他覺得這來曆不明的年輕人,所使用的功法有金剛寺那門功法金剛不壞神功的影子,但他卻又不太敢確定。
因為眾所周知,金剛寺的金剛不壞神功的確是有著極為強橫的防禦能力,但若是想要修煉卻是有著一個很大的弊端。
那些修習者必須得佛法精深者才能修煉,要想修得更高境界,就愈發需要高深的佛法修為。
不然一練就會走火入魔。
不止是這門武學如此,金剛寺的大部分強大武學都是如此,所以人稱金剛寺的武學都有魔性,需要佛法消彌,佛法不夠,練金剛寺的武學無異於自殺。
但金剛不壞神功大名鼎鼎,乃金剛寺內頂尖的武學之一,威力無窮,很少有人能克製得住這誘惑。
如此傳言,如此誘惑下,自然有不信邪者,無法抗拒誘惑者,一味莽往直前,結果落下的下場可想而知。

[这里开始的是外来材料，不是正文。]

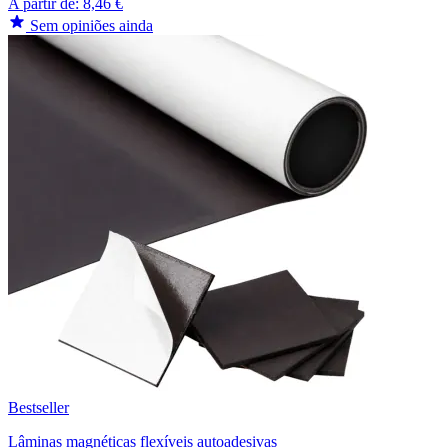
A partir de:
8,46 €
Sem opiniões ainda
Bestseller
Lâminas magnéticas flexíveis autoadesivas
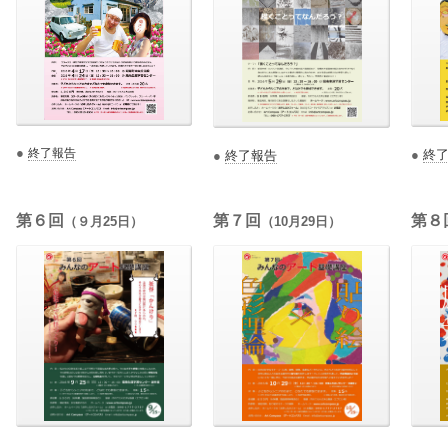
●
終了報告
●
終
●
終了報告
第６回
第７回
第８
（９月25日）
（10月29日）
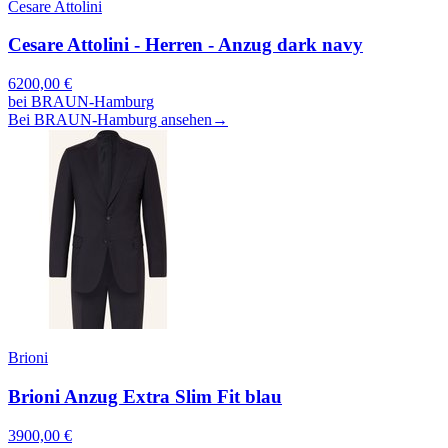
Cesare Attolini
Cesare Attolini - Herren - Anzug dark navy
6200,00
€
bei
BRAUN-Hamburg
Bei BRAUN-Hamburg ansehen
→
Brioni
Brioni Anzug Extra Slim Fit blau
3900,00
€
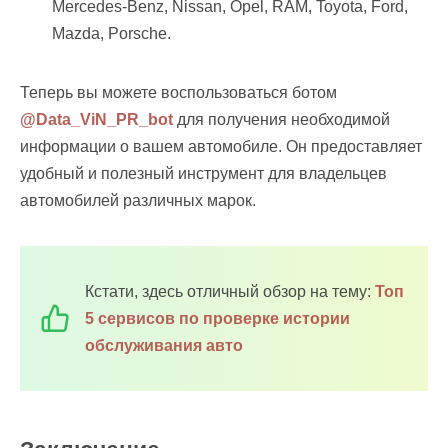
Mercedes-Benz, Nissan, Opel, RAM, Toyota, Ford,
Mazda, Porsche.
Теперь вы можете воспользоваться ботом
@Data_ViN_PR_bot
для получения необходимой
информации о вашем автомобиле. Он предоставляет
удобный и полезный инструмент для владельцев
автомобилей различных марок.
Кстати, здесь отличный обзор на тему:
Топ
5 сервисов по проверке истории
обслуживания авто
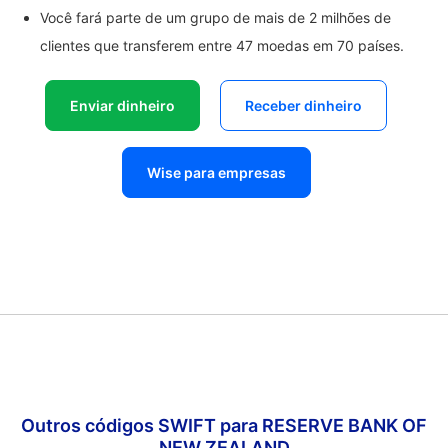
Você fará parte de um grupo de mais de 2 milhões de
clientes que transferem entre 47 moedas em 70 países.
Enviar dinheiro
Receber dinheiro
Wise para empresas
Outros códigos SWIFT para RESERVE BANK OF
NEW ZEALAND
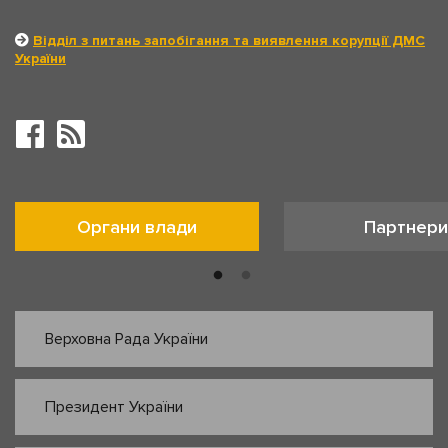
Відділ з питань запобігання та виявлення корупції ДМС
України
Органи влади
Партнери
Верховна Рада України
Президент України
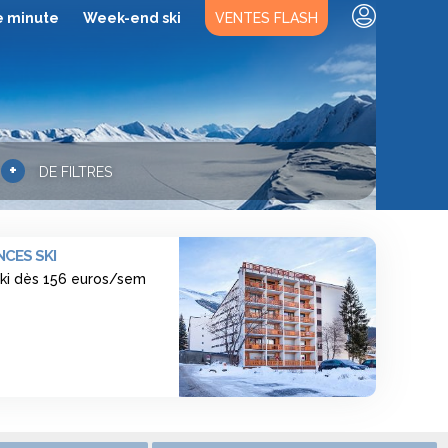
e minute
Week-end ski
VENTES FLASH
+
DE FILTRES
CES SKI
ski dès 156 euros/sem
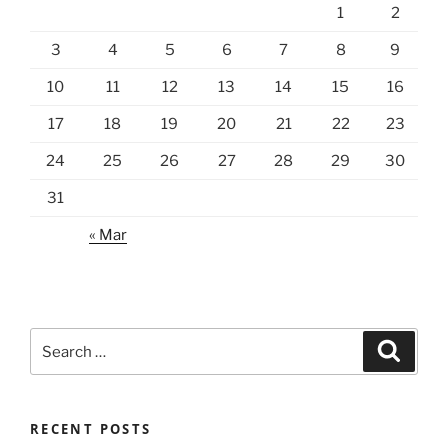
1
2
3
4
5
6
7
8
9
10
11
12
13
14
15
16
17
18
19
20
21
22
23
24
25
26
27
28
29
30
31
« Mar
Search
Search
for:
RECENT POSTS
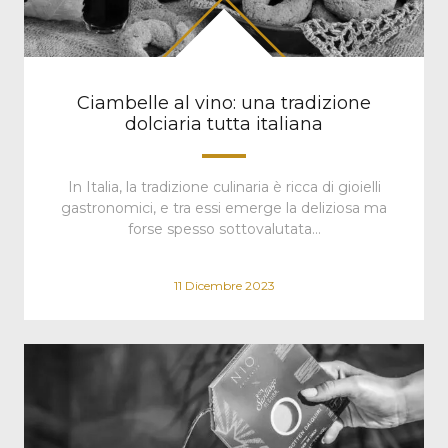
Ciambelle al vino: una tradizione
dolciaria tutta italiana
In Italia, la tradizione culinaria è ricca di gioielli
gastronomici, e tra essi emerge la deliziosa ma
forse spesso sottovalutata…
11 Dicembre 2023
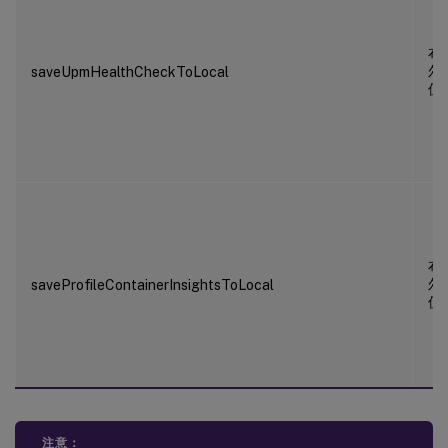
布
尔
saveUpmHealthCheckToLocal
值
布
尔
saveProfileContainerInsightsToLocal
值
注意：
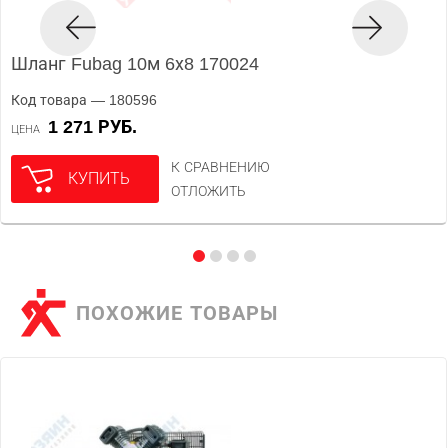
Шланг Fubag 10м 6х8 170024
Код товара — 180596
1 271 РУБ.
ЦЕНА
К СРАВНЕНИЮ
КУПИТЬ
ОТЛОЖИТЬ
ПОХОЖИЕ ТОВАРЫ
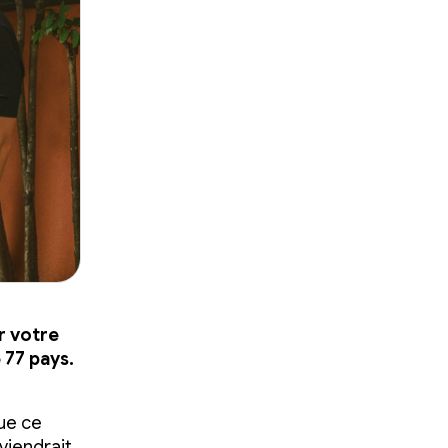
r votre
 77 pays.
ue ce
viendrait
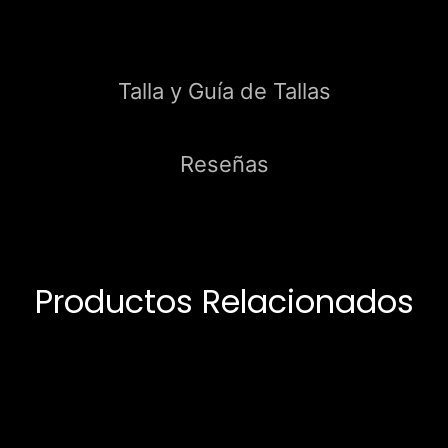
Talla y Guía de Tallas
Reseñas
Productos Relacionados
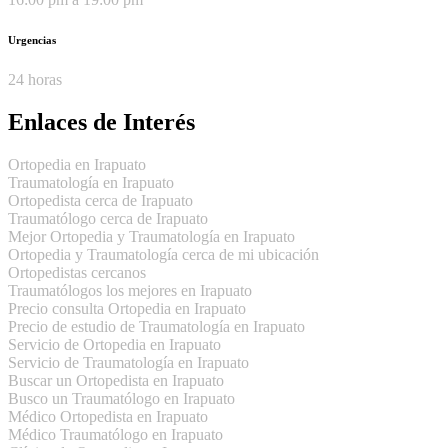
Urgencias
24 horas
Enlaces de Interés
Ortopedia en Irapuato
Traumatología en Irapuato
Ortopedista cerca de Irapuato
Traumatólogo cerca de Irapuato
Mejor Ortopedia y Traumatología en Irapuato
Ortopedia y Traumatología cerca de mi ubicación
Ortopedistas cercanos
Traumatólogos los mejores en Irapuato
Precio consulta Ortopedia en Irapuato
Precio de estudio de Traumatología en Irapuato
Servicio de Ortopedia en Irapuato
Servicio de Traumatología en Irapuato
Buscar un Ortopedista en Irapuato
Busco un Traumatólogo en Irapuato
Médico Ortopedista en Irapuato
Médico Traumatólogo en Irapuato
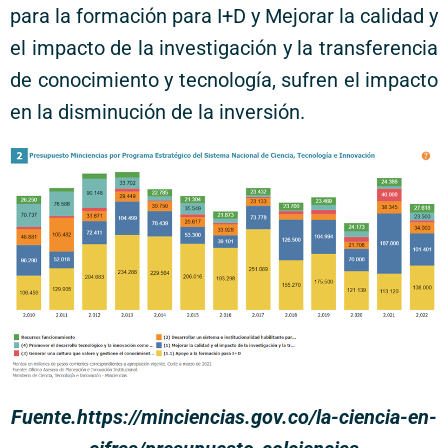
para la formación para I+D y Mejorar la calidad y
el impacto de la investigación y la transferencia
de conocimiento y tecnología, sufren el impacto
en la disminución de la inversión.
Fuente.https://minciencias.gov.co/la-ciencia-en-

血海教舵主本來對著那來曆不明的年輕人,身後可能有著金剛寺的影子感到有些忌憚。
但回頭一想,這年輕人外形來看沒有金剛寺的任何影子,就是氣息修為也沒有一絲佛法的氣息。
他覺得方才想法有些天方夜譚。
但無論如何,對方身上的護體功法很是強悍依舊是無法質疑的,此刻的他都覺得有些棘手。
不過隻是片刻,血海教舵主很快想到了應對的辦法,那就是不跟對方接觸,將時間拖延下去。
他不信對方那突然提升修為的能力,能夠一直延遲繼續下去。
沈修能猜到對方的想法,應對得也很是簡單,身入那些教眾當中,大殺特殺,毫無顧忌。
同時調動著他召喚的那幾位幽魂也是如此,等到周邊血海教教眾屠戮一空,那四名七境幽魂提聯合起來,將居中兩名七境修為的高層長老也是打個半死帶過來時,血海教的舵主還是忍不住了。
他不是為這些死去的教眾感到悔恨,而是決得等到沈修,以及那幾人將這裡的血海教教眾全部殺光。
那麼這個臨近大曲城的教內據點,就成了一個實打實的空殼子了,等到那時,他這個分舵舵主又有何意義。
更何況此時,他覺得那詭異的孫護法變成這樣,與那年輕人也是有著絕大關係。
此刻看到那些人又將他的手下如此掠去,想到那年輕人的詭異手段,他哪裡會這麼眼睜睜看著。